- [TASK]:
This exercise asks for a copy of each line in the records below with the word "dasharray" in it.

::::

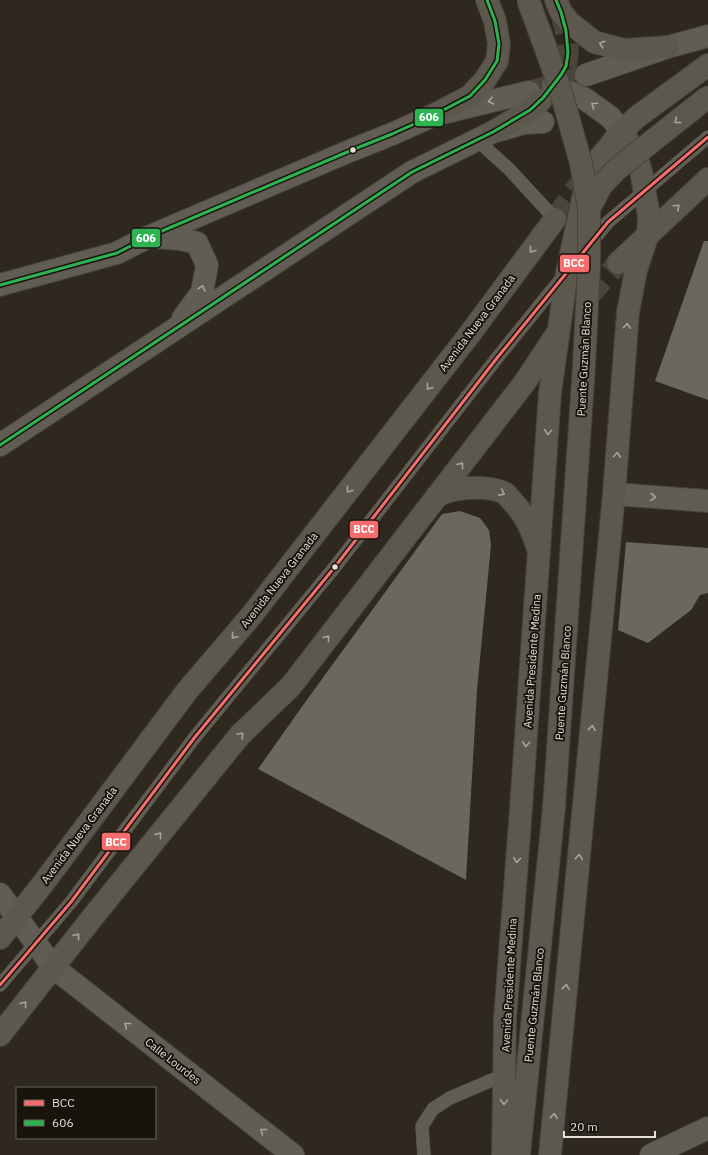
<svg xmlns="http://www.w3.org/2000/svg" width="708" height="1155" viewBox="0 0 708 1155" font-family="'IBM Plex Sans',sans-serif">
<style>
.building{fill:#6c675e}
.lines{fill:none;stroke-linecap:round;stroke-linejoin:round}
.street-tunnel{stroke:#4a4439;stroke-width:22;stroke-dasharray:22 11;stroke-linecap:butt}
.secondary-tunnel{stroke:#4a4439;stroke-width:22;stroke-dasharray:22 11;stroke-linecap:butt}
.lane-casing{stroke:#48423a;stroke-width:14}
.street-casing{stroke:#48423a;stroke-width:24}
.secondary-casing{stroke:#48423a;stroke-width:24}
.lane{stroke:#615d55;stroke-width:13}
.street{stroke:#615d55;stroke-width:22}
.secondary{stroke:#5d584e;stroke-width:22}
.secondary-bridge-casing{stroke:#48423a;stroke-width:24;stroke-linecap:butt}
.secondary-bridge{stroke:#5d584e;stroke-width:22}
.bus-1-casing{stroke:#19140b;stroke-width:6}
.bus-2-casing{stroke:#19140b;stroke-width:6}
.bus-1{stroke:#f76d6d;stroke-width:3}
.bus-2{stroke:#2db352;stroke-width:3}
.oneway{stroke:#a9a398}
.oneway2{stroke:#aba59b}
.bus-dot{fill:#e7e0d4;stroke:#19140b;stroke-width:1.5}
.labels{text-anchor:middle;stroke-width:4;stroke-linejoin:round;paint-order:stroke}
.street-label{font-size:11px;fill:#e7e0d4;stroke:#19140b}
.line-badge{stroke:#19140b;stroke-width:1.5}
.badge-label{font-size:11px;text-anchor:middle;font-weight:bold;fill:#fff}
</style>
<rect width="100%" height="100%" fill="#2e281e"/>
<g class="building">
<polygon points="704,241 708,241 708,400 655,381"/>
<polygon points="460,511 480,518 489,530 491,545 477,690 466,880 258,769 306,701 442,514"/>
<polygon points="626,542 708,548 708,593 700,595 691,610 648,643 618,630"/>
</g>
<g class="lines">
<polyline class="street-tunnel" points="529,92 586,75"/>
<g class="secondary-tunnel">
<path d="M547 93C552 87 558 80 562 73 573 54 566 32 561 12"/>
<polyline points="555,219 589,171"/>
<polyline points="588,297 618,263"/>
</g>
<defs>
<g id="lane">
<polyline points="477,140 509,169 555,219"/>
<polyline points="589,245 608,222 708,137"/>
<polyline points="0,985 71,902 195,737 334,568 497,358 565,274"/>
<polyline points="424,1155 422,1126 433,1109 450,1098 504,1075"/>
</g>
<g id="street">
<polyline points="586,75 668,47 708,36"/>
<polyline points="553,85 585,99 610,117 622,131"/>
<polyline points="152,237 180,239 197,243 207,265 202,292 183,318"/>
<polyline points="0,285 117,253 148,237 352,150 392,134 434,115 529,92"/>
<polyline points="0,445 412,172 493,132 524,123 543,122"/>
<polyline points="614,494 708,501"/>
<polyline points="0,894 53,967 293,1155"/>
<polyline points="651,1155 708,1128"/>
</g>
<g id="secondary">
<polyline points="556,0 561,12 569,22 594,42 625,50 668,47"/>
<polyline points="434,115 470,96 485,80 497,61 499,44 495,21 487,0"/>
<polyline points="493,132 530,110 541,100"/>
<polyline points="618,263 708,179"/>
<path d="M437 496C442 494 448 491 454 490 468 487 494 486 506 494 508 496 510 499 512 501 525 514 532 529 537 546"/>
<polyline points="0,938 45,881 187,691 251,616 469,335 555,219"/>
<polyline points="0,1035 92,918 240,735 291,686 525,382 556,335"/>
<polyline points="503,1155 505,1019 520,822 550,393 567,272 589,171 622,131 637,117 708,65"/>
<polyline points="519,1155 554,807"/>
<polyline points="550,1155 614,494 628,312 636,270 648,234 649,216 641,171 637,158 627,139"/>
</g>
</defs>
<use href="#lane" class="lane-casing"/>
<use href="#street" class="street-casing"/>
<use href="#secondary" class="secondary-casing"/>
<use href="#lane" class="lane"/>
<use href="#street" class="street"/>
<use href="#secondary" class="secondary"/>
<defs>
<g id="secondary-bridge">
<polyline points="528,0 546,49 561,92 581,163 589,209 589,265 584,366 554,807"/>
<polyline points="589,209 601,186 617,169 708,97"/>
</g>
</defs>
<use href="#secondary-bridge" class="secondary-bridge-casing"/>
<use href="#secondary-bridge" class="secondary-bridge"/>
<defs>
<polyline id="bus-1" points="0,985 71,902 195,737 334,568 497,358 608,222 708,137"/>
<g id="bus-2">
<polyline points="0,285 117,253 148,237 352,150 392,134 434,115 470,96 485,80 497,61 499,44 495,21 487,0"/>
<polyline points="0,445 412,172 493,132 530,110 543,98 561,75 566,66 568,53 566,31 561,12 556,0"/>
</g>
</defs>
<use href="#bus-1" class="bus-1-casing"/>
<use href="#bus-2" class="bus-2-casing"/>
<use href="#bus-1" class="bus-1"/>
<use href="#bus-2" class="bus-2"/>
</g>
<defs><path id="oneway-chevron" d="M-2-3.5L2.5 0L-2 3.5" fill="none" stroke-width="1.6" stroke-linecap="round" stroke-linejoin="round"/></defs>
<g class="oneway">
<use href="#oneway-chevron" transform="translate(602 44) rotate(-163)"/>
<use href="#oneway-chevron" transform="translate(677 121) rotate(143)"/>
<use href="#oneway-chevron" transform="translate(677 207) rotate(-43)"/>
<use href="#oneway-chevron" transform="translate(532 250) rotate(127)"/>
<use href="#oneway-chevron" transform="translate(627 326) rotate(-86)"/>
<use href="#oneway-chevron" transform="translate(429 387) rotate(128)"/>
<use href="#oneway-chevron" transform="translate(548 432) rotate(94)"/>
<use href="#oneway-chevron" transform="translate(617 455) rotate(-86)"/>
<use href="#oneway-chevron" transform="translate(461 465) rotate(-52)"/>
<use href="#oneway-chevron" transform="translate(349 490) rotate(128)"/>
<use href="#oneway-chevron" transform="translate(502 493) rotate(27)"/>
<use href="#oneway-chevron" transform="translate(234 636) rotate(131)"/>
<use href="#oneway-chevron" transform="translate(327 638) rotate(-52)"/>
<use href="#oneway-chevron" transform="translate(592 728) rotate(-84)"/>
<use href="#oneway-chevron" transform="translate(241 735) rotate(-47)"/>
<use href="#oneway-chevron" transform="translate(526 744) rotate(94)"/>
<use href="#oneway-chevron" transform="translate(159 835) rotate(-51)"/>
<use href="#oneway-chevron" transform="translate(579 857) rotate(-84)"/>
<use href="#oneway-chevron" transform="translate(517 860) rotate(95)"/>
<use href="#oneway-chevron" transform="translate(77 936) rotate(-52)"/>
<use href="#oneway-chevron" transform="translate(566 987) rotate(-84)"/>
<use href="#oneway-chevron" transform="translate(24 1004) rotate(-53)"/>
<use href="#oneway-chevron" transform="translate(504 1102) rotate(91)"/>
<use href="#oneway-chevron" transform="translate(554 1116) rotate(-84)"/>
</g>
<g class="oneway2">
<use href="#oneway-chevron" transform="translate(491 101) rotate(166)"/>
<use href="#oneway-chevron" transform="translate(594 105) rotate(-145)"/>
<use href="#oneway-chevron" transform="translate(202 288) rotate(-73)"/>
<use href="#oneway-chevron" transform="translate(653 497) rotate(4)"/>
<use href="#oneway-chevron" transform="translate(127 1025) rotate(-142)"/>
<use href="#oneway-chevron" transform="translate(263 1131) rotate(-142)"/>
</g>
<g class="bus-dot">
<circle cx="353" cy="150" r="3.5"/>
<circle cx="335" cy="567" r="3.5"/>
</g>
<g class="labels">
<g class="street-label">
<text transform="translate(477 323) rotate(-53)" y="4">Avenida Nueva Granada</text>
<text transform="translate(584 359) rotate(-87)" y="4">Puente Guzmán Blanco</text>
<text transform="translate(279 580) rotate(-52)" y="4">Avenida Nueva Granada</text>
<text transform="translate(532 661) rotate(-86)" y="4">Avenida Presidente Medina</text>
<text transform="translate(563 683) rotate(-86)" y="4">Puente Guzmán Blanco</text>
<text transform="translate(79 835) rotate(-53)" y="4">Avenida Nueva Granada</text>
<text transform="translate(509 985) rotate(-87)" y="4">Avenida Presidente Medina</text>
<text transform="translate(534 1005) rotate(-84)" y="4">Puente Guzmán Blanco</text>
<text transform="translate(173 1061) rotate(38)" y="4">Calle Lourdes</text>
</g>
</g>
<g class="line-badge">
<rect x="414" y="108" width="30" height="19" rx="4" fill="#2db352"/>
<rect x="131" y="228" width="30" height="20" rx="4" fill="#2db352"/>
<rect x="559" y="254" width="31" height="19" rx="4" fill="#f76d6d"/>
<rect x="349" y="520" width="30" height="19" rx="4" fill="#f76d6d"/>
<rect x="101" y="832" width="30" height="19" rx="4" fill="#f76d6d"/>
</g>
<g class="badge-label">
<text x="429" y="121">606</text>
<text x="146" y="242">606</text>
<text x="574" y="267">BCC</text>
<text x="364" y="533">BCC</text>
<text x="116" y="846">BCC</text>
</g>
<rect x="16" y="1087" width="140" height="52" fill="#19140b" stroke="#6b665b"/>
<rect x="24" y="1100" width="20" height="6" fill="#f76d6d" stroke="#6b665b"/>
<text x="52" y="1107" font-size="12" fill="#e7e0d4">BCC</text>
<rect x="24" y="1120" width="20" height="6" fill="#2db352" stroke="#6b665b"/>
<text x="52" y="1127" font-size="12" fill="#e7e0d4">606</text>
<path d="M564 1131v6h91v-6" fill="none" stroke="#e7e0d4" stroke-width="2"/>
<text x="570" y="1131" font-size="12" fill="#e7e0d4" stroke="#19140b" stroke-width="3" paint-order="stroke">20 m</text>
</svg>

::::

- [TASK RESPONSE]:
.street-tunnel{stroke:#4a4439;stroke-width:22;stroke-dasharray:22 11;stroke-linecap:butt}
.secondary-tunnel{stroke:#4a4439;stroke-width:22;stroke-dasharray:22 11;stroke-linecap:butt}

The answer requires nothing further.